Llega el Día del Libro y nunca sobra dedicarle unas letras al invento más importante de la humanidad. Caigo en la cuenta que darle letras a la letra es un poco redundante. Al libro lo que hay que dar son ojos y tiempo, aunque un poeta diría que sobre todo amor. Ojos, miradas amorosas, incluso bocados, como quien come disfrutando ese alimento del espíritu que debería ser tan cotidiano como el sentarse a la mesa. Los amantes de la lectura suelen sentarse a leer y tienen sus acomodos preferidos, desde el sofá a la cama, pasando por sitios de lo más inverosímil, con tal de dar cuenta de páginas de alimento que no empacha. Confiesa el polígrafo Savater que ha de disciplinarse para dejar de leer y ponerse a cosas también necesarias. Sin llegar a tanto, uno desearía permanecer junto a las letras más tiempo del que dispone, porque leer me ha dado placer, entretenimiento, cultura una poca, tema de conversación, información y facilidad en el estudio.
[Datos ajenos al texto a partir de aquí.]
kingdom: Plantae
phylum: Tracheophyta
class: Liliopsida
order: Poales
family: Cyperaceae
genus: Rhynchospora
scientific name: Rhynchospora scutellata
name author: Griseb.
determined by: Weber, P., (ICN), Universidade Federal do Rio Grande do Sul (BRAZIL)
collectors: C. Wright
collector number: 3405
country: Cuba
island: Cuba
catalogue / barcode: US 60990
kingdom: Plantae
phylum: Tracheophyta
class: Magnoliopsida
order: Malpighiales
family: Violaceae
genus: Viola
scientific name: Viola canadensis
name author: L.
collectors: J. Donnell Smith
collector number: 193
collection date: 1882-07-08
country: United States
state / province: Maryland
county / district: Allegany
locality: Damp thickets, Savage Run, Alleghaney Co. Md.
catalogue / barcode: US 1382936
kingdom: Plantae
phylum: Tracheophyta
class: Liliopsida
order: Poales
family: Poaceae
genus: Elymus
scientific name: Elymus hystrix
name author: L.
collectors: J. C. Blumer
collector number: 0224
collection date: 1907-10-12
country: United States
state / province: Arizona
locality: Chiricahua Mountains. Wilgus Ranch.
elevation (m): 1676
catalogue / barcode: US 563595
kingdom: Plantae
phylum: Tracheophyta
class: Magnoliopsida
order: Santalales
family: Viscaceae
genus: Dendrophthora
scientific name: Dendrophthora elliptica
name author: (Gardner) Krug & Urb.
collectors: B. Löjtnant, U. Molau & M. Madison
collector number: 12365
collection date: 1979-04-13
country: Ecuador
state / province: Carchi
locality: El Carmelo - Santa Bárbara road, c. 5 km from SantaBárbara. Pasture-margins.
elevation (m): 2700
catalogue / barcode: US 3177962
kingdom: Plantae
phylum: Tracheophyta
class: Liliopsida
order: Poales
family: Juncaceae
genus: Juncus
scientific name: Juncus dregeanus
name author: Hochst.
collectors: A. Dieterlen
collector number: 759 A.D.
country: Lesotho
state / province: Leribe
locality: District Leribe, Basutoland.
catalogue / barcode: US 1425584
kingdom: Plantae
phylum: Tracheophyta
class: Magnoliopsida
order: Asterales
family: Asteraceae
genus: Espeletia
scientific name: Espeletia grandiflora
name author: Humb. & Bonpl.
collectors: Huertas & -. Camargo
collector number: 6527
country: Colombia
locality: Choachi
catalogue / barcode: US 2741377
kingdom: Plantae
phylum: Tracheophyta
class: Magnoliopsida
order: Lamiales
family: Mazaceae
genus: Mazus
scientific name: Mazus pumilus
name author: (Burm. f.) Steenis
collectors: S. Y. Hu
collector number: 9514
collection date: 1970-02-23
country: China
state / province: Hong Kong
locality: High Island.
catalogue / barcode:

Leer da placer, rima fácil, pero es verdad si entramos a la lectura con buen pie desde pequeños, como cuando entramos en el agua poco a poco al tomar un baño que nos va proporcionando ese agradable gusto que hace que volvamos a la playa.

Puede que te reproches haber estudiado lo que al cabo no te ha servido para tanto. Pero nadie se arrepiente de haber aprendido a leer, a cruzar esa puerta giratoria de todos los caminos. Deberíamos guardar memoria de quienes fueron las comadronas que nos ayudaron a ese nacer a la vida del conocimiento, generalmente mujeres: madres y maestras, pero también maestros y padres que nos enseñaron a descifrar esos garabatos llamados signos de escritura con los que desde Homero a Einstein se ha logrado ir explicando una pizca del mundo al que la vida nos ha traído.

Si placer es leer, los libros son un tesoro, aunque ahora sobren, menos donde más falta hacen, como países y escuelas del tercer mundo. Quienes atesoran libros suelen ponerle marca de propiedad a cada uno, conocida como EX LIBRIS, en forma de sello o estampa, que contiene un dibujo muy significativo para el propietario, junto a su nombre. El mío es el que ven reproducido al pie de estas líneas: un burro. Elegí a este animal por múltiples referencias a mi infancia, donde era, como en cualquier casa rural, el taxi para todo, tanto de personas como carga ligera. El burro es un animal generalmente manso y dócil al que la literatura y el refranero han tratado de forma despreciable unas veces, poniéndolo como ejemplo de ignorancia, o de modo más noble, como vemos en la Sagrada Escritura, portando a Cristo en su entrada a Jerusalén. Mi burro era de esta condición: manso y noble como pocos, y además de un recurso socorrido para todo tipo de faenas ligeras, una mascota grande que se hacía querer, singularmente por los niños. Y si les recuerdo que la obra cumbre literaria del español es El Quijote fíjense que hay cuatro protagonistas: dos humanos y dos animales, uno de ellos un burro, el rucio de Sancho Panza.

El asno de mi infancia bien merecía un libro como "Platero", si el que escribe pudiera aproximarse, mal que bien, a la prosa de Juan Ramón Jiménez que tantas veces repaso con la imagen entrañable de mi buche.

Leer, abrir un libro y otro como quien abre las ventanas de casa, para ventilar la mente con diferentes títulos y temas. Esto es el vicio y la virtud de la lectura. O releer como quien repite un plato de comida bien aderezado. Y sentirse bien.

Y sentirme relajado entre mis recuerdos envueltos en papel estampado de letras. Era un niño. En el prado el burro pacía la hierba recién nacida en aquella primavera generosamente húmeda. Yo tumbado mientras tanto y confiado, leía los primeros cuentos, o quizá me los leían. No importa el dato exacto. Yo era feliz como el poeta Premio Nobel: " ¡ Quién, como tu, Platero, pudiera comer flores...y que no le hicieran daño!".

¡Tarde equivocada de abril!... Los ojos brillantes y vivos de Platero copian toda la hora de sol y lluvia, en cuyo ocaso, sobre el campo de San Juan, se ve llover, deshilachada, otra nube rosa."